▸ **TASK MATERIAL**
--

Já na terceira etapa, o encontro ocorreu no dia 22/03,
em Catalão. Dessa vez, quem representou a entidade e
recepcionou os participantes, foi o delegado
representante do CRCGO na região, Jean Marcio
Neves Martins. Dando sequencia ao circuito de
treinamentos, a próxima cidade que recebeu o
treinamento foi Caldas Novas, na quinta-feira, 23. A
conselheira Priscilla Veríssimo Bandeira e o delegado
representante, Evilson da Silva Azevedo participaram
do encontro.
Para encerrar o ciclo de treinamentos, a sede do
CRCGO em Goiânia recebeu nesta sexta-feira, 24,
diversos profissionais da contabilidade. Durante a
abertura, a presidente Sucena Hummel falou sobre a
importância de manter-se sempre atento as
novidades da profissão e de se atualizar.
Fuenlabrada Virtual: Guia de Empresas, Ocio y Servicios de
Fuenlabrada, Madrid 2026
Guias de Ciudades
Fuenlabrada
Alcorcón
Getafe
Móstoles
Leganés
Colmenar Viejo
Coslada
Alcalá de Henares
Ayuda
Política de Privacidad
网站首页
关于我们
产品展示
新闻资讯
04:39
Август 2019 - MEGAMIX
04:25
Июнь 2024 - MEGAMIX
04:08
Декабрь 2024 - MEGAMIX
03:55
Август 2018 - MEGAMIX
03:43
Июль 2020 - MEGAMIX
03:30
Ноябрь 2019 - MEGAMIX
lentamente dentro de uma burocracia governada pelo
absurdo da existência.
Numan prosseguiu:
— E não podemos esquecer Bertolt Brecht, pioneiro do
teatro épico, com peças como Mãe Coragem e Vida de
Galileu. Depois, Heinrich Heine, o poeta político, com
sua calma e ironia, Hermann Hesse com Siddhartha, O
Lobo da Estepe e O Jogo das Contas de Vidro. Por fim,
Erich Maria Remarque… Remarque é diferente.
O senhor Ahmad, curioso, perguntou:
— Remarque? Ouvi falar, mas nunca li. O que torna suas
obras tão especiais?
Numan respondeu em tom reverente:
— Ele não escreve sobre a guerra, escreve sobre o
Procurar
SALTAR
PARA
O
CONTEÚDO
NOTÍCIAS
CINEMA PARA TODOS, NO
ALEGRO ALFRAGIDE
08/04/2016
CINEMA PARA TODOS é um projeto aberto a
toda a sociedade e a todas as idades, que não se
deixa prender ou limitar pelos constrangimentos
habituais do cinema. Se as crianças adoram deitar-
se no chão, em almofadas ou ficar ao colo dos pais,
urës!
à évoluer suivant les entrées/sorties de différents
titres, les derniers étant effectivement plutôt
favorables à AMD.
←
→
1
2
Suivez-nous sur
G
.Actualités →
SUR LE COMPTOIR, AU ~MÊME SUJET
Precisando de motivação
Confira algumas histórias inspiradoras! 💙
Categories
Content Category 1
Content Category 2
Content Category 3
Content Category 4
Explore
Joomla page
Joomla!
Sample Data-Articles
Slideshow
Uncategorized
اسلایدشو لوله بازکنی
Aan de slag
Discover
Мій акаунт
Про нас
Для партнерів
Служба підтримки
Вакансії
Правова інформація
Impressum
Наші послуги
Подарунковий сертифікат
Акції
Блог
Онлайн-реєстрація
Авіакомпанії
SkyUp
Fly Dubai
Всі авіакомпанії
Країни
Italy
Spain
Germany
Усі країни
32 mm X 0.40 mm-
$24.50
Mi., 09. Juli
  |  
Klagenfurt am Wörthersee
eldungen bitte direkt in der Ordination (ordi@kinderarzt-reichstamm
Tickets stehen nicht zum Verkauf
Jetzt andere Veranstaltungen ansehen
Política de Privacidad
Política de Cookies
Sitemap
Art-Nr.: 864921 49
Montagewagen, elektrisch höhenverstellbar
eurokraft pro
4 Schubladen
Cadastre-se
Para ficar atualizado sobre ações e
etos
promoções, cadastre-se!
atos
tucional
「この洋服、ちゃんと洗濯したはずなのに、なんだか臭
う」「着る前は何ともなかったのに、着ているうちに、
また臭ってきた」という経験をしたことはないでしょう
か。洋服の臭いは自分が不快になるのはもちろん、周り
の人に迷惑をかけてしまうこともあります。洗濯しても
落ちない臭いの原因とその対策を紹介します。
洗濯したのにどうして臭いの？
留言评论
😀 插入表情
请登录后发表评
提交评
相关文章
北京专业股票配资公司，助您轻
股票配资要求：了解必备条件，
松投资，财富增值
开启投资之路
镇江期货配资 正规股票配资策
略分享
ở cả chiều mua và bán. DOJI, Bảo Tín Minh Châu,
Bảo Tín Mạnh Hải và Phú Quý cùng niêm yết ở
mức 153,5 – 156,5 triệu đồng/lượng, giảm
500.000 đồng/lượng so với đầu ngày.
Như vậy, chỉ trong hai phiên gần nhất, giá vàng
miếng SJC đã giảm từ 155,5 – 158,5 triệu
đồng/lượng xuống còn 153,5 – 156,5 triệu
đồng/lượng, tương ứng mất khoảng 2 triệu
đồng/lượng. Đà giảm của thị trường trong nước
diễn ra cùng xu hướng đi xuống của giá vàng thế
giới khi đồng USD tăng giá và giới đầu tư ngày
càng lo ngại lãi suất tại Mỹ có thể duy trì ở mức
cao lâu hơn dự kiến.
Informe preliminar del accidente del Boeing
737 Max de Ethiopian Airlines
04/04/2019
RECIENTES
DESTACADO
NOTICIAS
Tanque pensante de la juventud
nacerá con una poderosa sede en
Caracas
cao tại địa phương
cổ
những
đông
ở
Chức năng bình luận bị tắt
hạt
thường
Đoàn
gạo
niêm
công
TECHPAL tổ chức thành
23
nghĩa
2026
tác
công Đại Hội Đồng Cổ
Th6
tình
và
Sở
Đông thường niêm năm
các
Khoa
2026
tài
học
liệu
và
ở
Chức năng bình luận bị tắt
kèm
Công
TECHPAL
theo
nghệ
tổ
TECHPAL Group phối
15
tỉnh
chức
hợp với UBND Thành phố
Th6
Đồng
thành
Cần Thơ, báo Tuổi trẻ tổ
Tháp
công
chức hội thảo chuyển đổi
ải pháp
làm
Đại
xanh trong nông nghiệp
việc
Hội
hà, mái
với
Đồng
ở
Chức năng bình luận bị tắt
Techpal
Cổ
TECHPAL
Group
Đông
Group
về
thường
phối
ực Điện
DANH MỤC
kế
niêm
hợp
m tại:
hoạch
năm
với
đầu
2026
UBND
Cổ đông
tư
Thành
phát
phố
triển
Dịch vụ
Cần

--

▸ **DIRECTIVE**
Generate an exact reproduction of all entries.

▸ **RESPONSE BOX**
Já na terceira etapa, o encontro ocorreu no dia 22/03,
em Catalão. Dessa vez, quem representou a entidade e
recepcionou os participantes, foi o delegado
representante do CRCGO na região, Jean Marcio
Neves Martins. Dando sequencia ao circuito de
treinamentos, a próxima cidade que recebeu o
treinamento foi Caldas Novas, na quinta-feira, 23. A
conselheira Priscilla Veríssimo Bandeira e o delegado
representante, Evilson da Silva Azevedo participaram
do encontro.
Para encerrar o ciclo de treinamentos, a sede do
CRCGO em Goiânia recebeu nesta sexta-feira, 24,
diversos profissionais da contabilidade. Durante a
abertura, a presidente Sucena Hummel falou sobre a
importância de manter-se sempre atento as
novidades da profissão e de se atualizar.
Fuenlabrada Virtual: Guia de Empresas, Ocio y Servicios de
Fuenlabrada, Madrid 2026
Guias de Ciudades
Fuenlabrada
Alcorcón
Getafe
Móstoles
Leganés
Colmenar Viejo
Coslada
Alcalá de Henares
Ayuda
Política de Privacidad
网站首页
关于我们
产品展示
新闻资讯
04:39
Август 2019 - MEGAMIX
04:25
Июнь 2024 - MEGAMIX
04:08
Декабрь 2024 - MEGAMIX
03:55
Август 2018 - MEGAMIX
03:43
Июль 2020 - MEGAMIX
03:30
Ноябрь 2019 - MEGAMIX
lentamente dentro de uma burocracia governada pelo
absurdo da existência.
Numan prosseguiu:
— E não podemos esquecer Bertolt Brecht, pioneiro do
teatro épico, com peças como Mãe Coragem e Vida de
Galileu. Depois, Heinrich Heine, o poeta político, com
sua calma e ironia, Hermann Hesse com Siddhartha, O
Lobo da Estepe e O Jogo das Contas de Vidro. Por fim,
Erich Maria Remarque… Remarque é diferente.
O senhor Ahmad, curioso, perguntou:
— Remarque? Ouvi falar, mas nunca li. O que torna suas
obras tão especiais?
Numan respondeu em tom reverente:
— Ele não escreve sobre a guerra, escreve sobre o
Procurar
SALTAR
PARA
O
CONTEÚDO
NOTÍCIAS
CINEMA PARA TODOS, NO
ALEGRO ALFRAGIDE
08/04/2016
CINEMA PARA TODOS é um projeto aberto a
toda a sociedade e a todas as idades, que não se
deixa prender ou limitar pelos constrangimentos
habituais do cinema. Se as crianças adoram deitar-
se no chão, em almofadas ou ficar ao colo dos pais,
urës!
à évoluer suivant les entrées/sorties de différents
titres, les derniers étant effectivement plutôt
favorables à AMD.
←
→
1
2
Suivez-nous sur
G
.Actualités →
SUR LE COMPTOIR, AU ~MÊME SUJET
Precisando de motivação
Confira algumas histórias inspiradoras! 💙
Categories
Content Category 1
Content Category 2
Content Category 3
Content Category 4
Explore
Joomla page
Joomla!
Sample Data-Articles
Slideshow
Uncategorized
اسلایدشو لوله بازکنی
Aan de slag
Discover
Мій акаунт
Про нас
Для партнерів
Служба підтримки
Вакансії
Правова інформація
Impressum
Наші послуги
Подарунковий сертифікат
Акції
Блог
Онлайн-реєстрація
Авіакомпанії
SkyUp
Fly Dubai
Всі авіакомпанії
Країни
Italy
Spain
Germany
Усі країни
32 mm X 0.40 mm-
$24.50
Mi., 09. Juli
  |  
Klagenfurt am Wörthersee
eldungen bitte direkt in der Ordination (ordi@kinderarzt-reichstamm
Tickets stehen nicht zum Verkauf
Jetzt andere Veranstaltungen ansehen
Política de Privacidad
Política de Cookies
Sitemap
Art-Nr.: 864921 49
Montagewagen, elektrisch höhenverstellbar
eurokraft pro
4 Schubladen
Cadastre-se
Para ficar atualizado sobre ações e
etos
promoções, cadastre-se!
atos
tucional
「この洋服、ちゃんと洗濯したはずなのに、なんだか臭
う」「着る前は何ともなかったのに、着ているうちに、
また臭ってきた」という経験をしたことはないでしょう
か。洋服の臭いは自分が不快になるのはもちろん、周り
の人に迷惑をかけてしまうこともあります。洗濯しても
落ちない臭いの原因とその対策を紹介します。
洗濯したのにどうして臭いの？
留言评论
😀 插入表情
请登录后发表评
提交评
相关文章
北京专业股票配资公司，助您轻
股票配资要求：了解必备条件，
松投资，财富增值
开启投资之路
镇江期货配资 正规股票配资策
略分享
ở cả chiều mua và bán. DOJI, Bảo Tín Minh Châu,
Bảo Tín Mạnh Hải và Phú Quý cùng niêm yết ở
mức 153,5 – 156,5 triệu đồng/lượng, giảm
500.000 đồng/lượng so với đầu ngày.
Như vậy, chỉ trong hai phiên gần nhất, giá vàng
miếng SJC đã giảm từ 155,5 – 158,5 triệu
đồng/lượng xuống còn 153,5 – 156,5 triệu
đồng/lượng, tương ứng mất khoảng 2 triệu
đồng/lượng. Đà giảm của thị trường trong nước
diễn ra cùng xu hướng đi xuống của giá vàng thế
giới khi đồng USD tăng giá và giới đầu tư ngày
càng lo ngại lãi suất tại Mỹ có thể duy trì ở mức
cao lâu hơn dự kiến.
Informe preliminar del accidente del Boeing
737 Max de Ethiopian Airlines
04/04/2019
RECIENTES
DESTACADO
NOTICIAS
Tanque pensante de la juventud
nacerá con una poderosa sede en
Caracas
cao tại địa phương
cổ
những
đông
ở
Chức năng bình luận bị tắt
hạt
thường
Đoàn
gạo
niêm
công
TECHPAL tổ chức thành
23
nghĩa
2026
tác
công Đại Hội Đồng Cổ
Th6
tình
và
Sở
Đông thường niêm năm
các
Khoa
2026
tài
học
liệu
và
ở
Chức năng bình luận bị tắt
kèm
Công
TECHPAL
theo
nghệ
tổ
TECHPAL Group phối
15
tỉnh
chức
hợp với UBND Thành phố
Th6
Đồng
thành
Cần Thơ, báo Tuổi trẻ tổ
Tháp
công
chức hội thảo chuyển đổi
ải pháp
làm
Đại
xanh trong nông nghiệp
việc
Hội
hà, mái
với
Đồng
ở
Chức năng bình luận bị tắt
Techpal
Cổ
TECHPAL
Group
Đông
Group
về
thường
phối
ực Điện
DANH MỤC
kế
niêm
hợp
m tại:
hoạch
năm
với
đầu
2026
UBND
Cổ đông
tư
Thành
phát
phố
triển
Dịch vụ
Cần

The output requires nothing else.